The chief executive of Paramount Skydance vowed that his company would release a minimum of 30 films a year if regulators greenlight its proposed $110 billion acquisition of Warner Bros Discovery, a deal that has made theater owners deeply, and loudly, nervous.
“I wanted to look every single one of you in the eye and give you my word,” Ellison told the crowd. “Once we combine with Warner Bros, we are going to make a minimum of 30 films annually across both studios.”
It was a confident pitch. Whether it landed is another matter. Cinema operators have already called on regulators to block the deal, and scepticism in the room was hardly concealed.
Ellison pushed back by pointing to recent form. Paramount, born from the merger of Paramount Global and Skydance Media last August, plans to release 15 films this year, nearly double the eight it put out in 2025. Progress, he argued, was already underway.

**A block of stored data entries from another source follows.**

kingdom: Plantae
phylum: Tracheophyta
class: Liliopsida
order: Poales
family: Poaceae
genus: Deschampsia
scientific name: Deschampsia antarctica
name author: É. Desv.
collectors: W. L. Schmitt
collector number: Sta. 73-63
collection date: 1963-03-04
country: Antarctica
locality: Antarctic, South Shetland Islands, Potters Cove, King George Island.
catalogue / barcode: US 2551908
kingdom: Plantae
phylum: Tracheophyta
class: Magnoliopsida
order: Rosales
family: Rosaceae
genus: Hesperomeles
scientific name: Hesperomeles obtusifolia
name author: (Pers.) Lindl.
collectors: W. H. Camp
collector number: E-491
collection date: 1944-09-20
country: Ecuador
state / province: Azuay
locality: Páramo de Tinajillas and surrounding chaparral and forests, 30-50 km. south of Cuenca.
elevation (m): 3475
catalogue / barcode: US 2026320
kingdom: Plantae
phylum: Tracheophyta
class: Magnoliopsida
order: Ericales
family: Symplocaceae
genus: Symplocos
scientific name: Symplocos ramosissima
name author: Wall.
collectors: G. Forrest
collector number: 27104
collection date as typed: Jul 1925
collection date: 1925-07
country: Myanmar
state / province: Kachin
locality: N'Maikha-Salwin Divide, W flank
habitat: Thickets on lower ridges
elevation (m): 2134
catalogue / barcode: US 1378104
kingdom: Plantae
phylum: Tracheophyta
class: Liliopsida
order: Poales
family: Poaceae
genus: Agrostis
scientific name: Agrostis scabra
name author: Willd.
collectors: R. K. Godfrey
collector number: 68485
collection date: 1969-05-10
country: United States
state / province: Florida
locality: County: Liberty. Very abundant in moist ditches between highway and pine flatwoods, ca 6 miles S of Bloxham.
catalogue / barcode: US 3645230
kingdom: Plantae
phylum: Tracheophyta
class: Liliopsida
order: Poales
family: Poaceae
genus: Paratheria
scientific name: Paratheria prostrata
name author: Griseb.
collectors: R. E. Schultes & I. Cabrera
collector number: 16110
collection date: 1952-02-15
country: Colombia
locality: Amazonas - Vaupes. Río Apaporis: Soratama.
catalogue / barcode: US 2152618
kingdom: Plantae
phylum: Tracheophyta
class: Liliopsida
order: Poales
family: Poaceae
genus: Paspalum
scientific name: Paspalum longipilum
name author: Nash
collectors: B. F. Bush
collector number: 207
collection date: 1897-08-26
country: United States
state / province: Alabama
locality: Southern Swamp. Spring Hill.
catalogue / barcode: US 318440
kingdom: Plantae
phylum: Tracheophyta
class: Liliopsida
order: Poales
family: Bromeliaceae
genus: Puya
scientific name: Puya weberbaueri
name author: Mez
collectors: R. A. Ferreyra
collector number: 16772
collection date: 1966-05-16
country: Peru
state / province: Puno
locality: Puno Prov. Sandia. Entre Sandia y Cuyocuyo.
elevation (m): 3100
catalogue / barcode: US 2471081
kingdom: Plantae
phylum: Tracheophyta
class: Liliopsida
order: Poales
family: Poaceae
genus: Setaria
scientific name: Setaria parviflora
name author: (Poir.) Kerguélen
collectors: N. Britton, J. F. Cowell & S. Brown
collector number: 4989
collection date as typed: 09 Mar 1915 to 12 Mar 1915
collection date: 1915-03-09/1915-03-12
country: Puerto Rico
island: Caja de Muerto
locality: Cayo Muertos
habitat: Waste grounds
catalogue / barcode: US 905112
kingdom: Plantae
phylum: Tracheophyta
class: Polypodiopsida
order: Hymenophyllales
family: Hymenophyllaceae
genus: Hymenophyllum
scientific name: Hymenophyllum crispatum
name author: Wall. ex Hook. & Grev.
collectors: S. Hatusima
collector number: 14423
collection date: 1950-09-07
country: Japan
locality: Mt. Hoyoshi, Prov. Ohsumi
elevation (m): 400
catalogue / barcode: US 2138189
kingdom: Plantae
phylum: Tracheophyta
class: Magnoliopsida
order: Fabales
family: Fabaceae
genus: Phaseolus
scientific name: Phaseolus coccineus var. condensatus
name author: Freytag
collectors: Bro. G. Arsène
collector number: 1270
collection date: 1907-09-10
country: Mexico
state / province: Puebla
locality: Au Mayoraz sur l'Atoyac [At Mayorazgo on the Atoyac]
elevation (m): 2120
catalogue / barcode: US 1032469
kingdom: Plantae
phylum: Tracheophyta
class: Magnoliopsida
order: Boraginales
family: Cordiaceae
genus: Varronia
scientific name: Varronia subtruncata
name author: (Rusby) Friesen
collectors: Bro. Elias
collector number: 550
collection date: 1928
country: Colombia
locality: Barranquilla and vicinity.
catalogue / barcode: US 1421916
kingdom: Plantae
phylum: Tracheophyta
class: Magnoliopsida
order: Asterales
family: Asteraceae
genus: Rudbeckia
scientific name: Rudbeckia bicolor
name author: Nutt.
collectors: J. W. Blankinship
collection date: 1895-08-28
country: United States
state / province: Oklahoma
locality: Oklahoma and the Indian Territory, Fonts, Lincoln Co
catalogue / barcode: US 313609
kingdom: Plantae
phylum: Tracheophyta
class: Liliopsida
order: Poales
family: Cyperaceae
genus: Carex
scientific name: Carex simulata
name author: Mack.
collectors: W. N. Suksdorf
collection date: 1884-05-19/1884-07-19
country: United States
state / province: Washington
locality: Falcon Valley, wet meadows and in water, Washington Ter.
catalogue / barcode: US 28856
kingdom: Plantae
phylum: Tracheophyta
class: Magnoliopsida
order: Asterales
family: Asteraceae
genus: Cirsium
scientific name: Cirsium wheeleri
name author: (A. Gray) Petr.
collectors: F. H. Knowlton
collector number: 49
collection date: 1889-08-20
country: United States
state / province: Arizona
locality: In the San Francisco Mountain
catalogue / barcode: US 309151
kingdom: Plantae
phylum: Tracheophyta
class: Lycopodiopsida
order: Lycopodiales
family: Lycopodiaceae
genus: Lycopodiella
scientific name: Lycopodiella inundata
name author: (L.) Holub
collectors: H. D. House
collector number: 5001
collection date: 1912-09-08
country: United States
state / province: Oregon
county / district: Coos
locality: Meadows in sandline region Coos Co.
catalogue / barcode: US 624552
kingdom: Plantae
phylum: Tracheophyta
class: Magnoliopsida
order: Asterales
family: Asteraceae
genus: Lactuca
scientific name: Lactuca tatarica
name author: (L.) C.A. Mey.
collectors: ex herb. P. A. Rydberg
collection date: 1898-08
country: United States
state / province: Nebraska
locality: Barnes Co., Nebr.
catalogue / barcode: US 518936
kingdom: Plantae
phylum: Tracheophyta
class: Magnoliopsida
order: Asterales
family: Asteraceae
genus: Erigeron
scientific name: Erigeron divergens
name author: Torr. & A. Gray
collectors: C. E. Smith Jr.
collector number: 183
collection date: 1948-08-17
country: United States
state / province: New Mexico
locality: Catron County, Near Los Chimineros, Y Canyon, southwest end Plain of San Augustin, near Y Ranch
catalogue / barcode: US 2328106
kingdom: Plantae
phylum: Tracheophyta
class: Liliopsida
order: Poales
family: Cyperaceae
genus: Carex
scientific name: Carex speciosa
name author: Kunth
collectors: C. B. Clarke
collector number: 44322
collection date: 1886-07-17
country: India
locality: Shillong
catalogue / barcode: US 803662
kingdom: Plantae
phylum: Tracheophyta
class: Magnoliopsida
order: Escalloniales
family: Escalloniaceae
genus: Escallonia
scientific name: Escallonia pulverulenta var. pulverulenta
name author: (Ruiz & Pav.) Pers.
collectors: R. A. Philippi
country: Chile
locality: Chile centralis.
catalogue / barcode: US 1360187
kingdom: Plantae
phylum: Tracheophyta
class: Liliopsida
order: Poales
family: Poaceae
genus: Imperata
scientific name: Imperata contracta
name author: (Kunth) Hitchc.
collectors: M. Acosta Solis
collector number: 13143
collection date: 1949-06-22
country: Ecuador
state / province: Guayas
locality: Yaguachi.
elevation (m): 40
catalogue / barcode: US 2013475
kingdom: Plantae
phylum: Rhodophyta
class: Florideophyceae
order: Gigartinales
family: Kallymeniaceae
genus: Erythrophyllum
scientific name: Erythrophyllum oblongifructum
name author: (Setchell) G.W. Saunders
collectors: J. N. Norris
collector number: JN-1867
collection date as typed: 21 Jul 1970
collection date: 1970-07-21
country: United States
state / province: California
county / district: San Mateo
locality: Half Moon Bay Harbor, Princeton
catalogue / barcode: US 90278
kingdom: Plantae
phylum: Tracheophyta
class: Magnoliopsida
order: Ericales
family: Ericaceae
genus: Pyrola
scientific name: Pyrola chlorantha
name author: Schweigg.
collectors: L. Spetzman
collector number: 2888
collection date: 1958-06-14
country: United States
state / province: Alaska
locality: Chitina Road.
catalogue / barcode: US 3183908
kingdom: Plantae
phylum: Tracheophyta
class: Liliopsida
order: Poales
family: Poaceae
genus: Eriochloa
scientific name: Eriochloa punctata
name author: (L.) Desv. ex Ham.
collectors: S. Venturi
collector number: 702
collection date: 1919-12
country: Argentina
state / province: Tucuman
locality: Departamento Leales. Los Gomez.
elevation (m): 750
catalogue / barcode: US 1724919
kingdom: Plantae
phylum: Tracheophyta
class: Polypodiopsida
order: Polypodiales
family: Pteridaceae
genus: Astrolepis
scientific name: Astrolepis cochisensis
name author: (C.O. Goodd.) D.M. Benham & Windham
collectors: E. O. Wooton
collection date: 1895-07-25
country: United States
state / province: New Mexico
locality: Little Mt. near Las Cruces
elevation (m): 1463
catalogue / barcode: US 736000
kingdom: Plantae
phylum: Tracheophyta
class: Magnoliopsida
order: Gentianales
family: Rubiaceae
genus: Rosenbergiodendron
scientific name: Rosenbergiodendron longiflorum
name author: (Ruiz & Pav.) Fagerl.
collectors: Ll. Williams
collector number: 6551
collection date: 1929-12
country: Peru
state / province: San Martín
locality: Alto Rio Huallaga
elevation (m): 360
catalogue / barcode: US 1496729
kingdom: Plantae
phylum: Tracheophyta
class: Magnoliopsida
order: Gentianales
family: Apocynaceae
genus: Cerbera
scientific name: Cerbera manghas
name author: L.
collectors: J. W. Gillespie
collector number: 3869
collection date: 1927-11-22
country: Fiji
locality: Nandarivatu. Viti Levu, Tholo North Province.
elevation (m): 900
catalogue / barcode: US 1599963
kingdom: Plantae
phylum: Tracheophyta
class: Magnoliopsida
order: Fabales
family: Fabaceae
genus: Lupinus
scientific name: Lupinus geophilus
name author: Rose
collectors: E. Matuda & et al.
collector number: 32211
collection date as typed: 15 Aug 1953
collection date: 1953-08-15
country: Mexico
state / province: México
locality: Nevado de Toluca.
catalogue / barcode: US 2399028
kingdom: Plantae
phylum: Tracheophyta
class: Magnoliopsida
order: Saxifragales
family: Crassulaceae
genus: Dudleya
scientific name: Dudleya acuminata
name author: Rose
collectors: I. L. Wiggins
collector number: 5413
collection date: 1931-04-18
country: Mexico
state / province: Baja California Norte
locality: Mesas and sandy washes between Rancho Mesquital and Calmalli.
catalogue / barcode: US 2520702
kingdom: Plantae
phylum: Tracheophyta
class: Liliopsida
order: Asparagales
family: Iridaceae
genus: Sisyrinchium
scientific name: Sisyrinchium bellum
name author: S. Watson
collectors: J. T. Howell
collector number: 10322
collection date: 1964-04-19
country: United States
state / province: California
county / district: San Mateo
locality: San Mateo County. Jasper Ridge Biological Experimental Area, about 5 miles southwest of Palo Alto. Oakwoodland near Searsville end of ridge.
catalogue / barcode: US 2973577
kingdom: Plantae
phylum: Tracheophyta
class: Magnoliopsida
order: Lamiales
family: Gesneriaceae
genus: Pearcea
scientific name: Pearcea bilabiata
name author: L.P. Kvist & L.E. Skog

He also threw theater owners a bone they have long been chasing: all films, he pledged, would run exclusively in cinemas for a minimum of 45 days, drawing applause from a crowd that has spent years fighting for exactly that commitment across the industry.
“People can speculate all they want,” Ellison said, “but I am standing here today telling you personally that you can count on our complete commitment. And we’ll show you we mean it.”
Fine words. The regulators, however, will have the last one.